━━ Available data
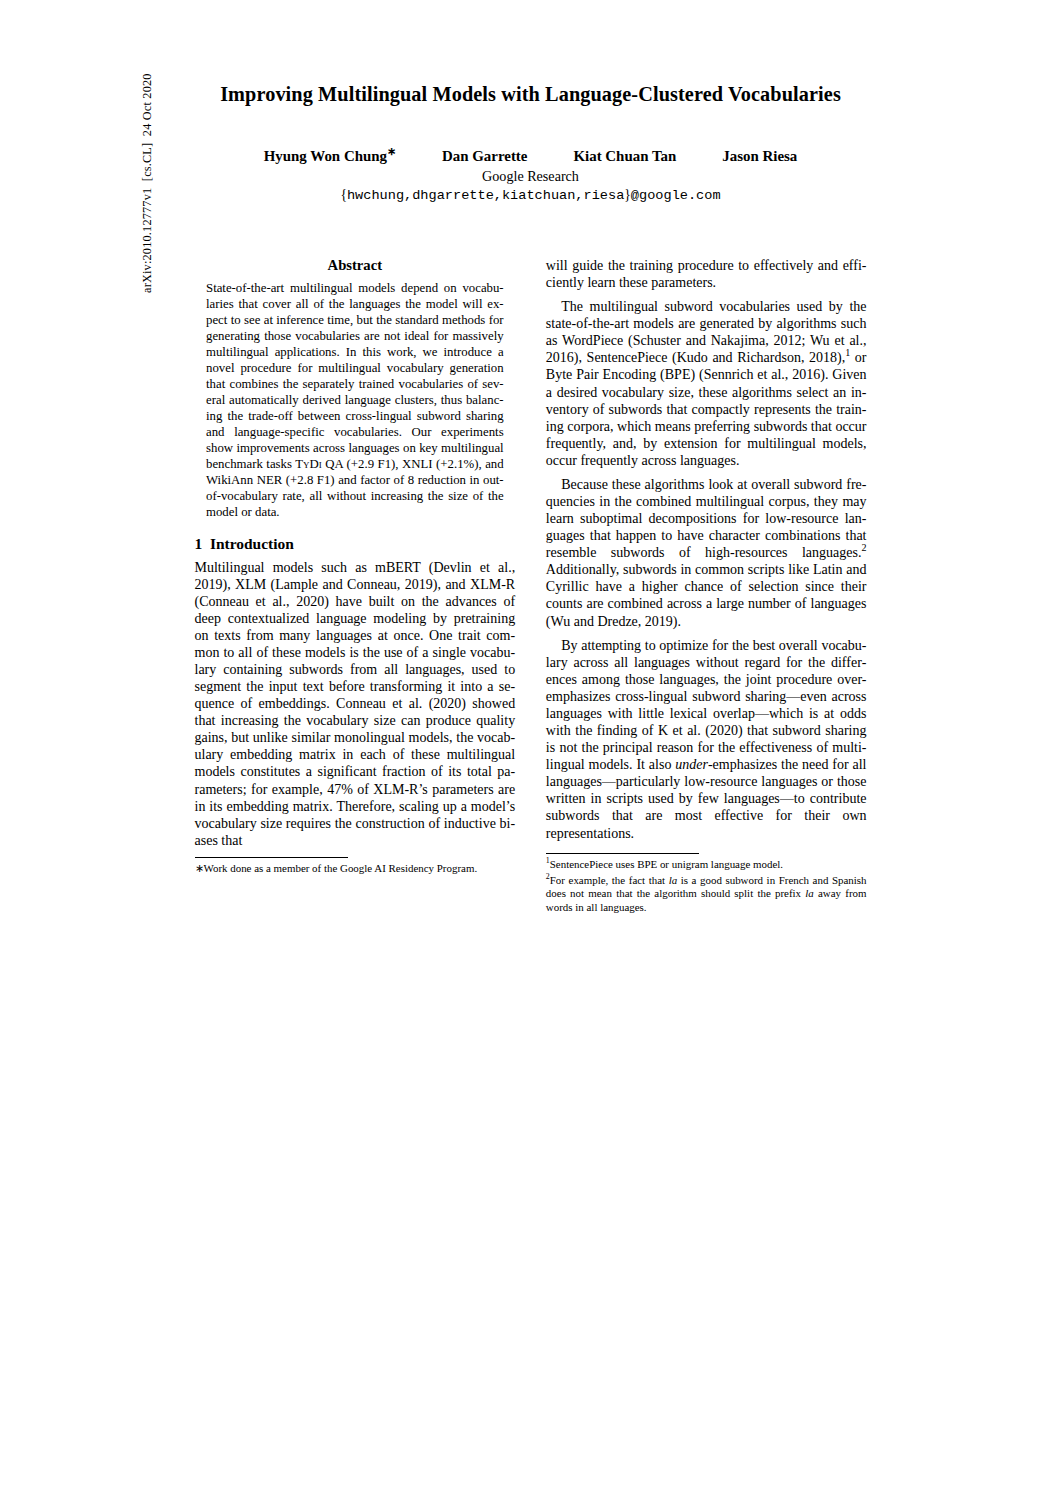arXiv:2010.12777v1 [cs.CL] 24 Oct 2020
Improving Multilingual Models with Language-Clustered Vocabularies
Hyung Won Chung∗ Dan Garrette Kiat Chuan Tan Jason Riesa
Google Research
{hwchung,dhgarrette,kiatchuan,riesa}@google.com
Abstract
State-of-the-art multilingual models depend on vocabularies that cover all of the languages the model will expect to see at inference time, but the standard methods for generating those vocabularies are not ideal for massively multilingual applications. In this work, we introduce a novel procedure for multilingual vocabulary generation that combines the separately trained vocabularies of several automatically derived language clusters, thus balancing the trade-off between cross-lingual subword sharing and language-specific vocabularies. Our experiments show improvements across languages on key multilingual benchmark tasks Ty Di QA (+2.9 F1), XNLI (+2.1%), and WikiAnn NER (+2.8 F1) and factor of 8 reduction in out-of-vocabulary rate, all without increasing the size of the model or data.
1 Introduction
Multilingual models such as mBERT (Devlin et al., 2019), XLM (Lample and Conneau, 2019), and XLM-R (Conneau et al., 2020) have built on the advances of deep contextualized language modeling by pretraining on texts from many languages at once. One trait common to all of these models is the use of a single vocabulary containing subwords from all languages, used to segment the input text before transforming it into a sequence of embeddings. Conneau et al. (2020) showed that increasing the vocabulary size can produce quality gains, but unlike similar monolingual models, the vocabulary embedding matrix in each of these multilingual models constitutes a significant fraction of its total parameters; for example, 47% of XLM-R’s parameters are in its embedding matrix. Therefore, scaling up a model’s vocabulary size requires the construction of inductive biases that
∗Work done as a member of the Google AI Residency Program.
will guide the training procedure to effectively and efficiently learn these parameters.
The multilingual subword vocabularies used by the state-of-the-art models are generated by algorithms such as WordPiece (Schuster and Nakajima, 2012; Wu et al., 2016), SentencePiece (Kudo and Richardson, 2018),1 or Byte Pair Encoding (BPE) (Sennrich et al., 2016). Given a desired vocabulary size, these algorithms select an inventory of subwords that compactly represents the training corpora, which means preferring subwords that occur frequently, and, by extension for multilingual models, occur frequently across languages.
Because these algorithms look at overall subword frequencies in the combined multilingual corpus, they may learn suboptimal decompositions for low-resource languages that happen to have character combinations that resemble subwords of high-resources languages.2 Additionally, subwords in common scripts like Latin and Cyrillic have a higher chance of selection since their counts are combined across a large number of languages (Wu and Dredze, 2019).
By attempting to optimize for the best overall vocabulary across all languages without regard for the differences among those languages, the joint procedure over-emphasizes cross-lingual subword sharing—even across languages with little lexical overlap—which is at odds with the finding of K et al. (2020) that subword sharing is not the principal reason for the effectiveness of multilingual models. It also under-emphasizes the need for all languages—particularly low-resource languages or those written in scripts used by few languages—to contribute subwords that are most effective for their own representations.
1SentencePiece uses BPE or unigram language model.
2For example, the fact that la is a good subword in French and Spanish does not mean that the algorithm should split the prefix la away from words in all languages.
━━━━
__Exercise prompt__: Beginning with the line that holds "By attempting to", restate word for word every line down to the end of the data, and only those lines.

__Written response__:
By attempting to optimize for the best overall vocabulary across all languages without regard for the differences among those languages, the joint procedure over-emphasizes cross-lingual subword sharing—even across languages with little lexical overlap—which is at odds with the finding of K et al. (2020) that subword sharing is not the principal reason for the effectiveness of multilingual models. It also under-emphasizes the need for all languages—particularly low-resource languages or those written in scripts used by few languages—to contribute subwords that are most effective for their own representations.
1SentencePiece uses BPE or unigram language model.
2For example, the fact that la is a good subword in French and Spanish does not mean that the algorithm should split the prefix la away from words in all languages.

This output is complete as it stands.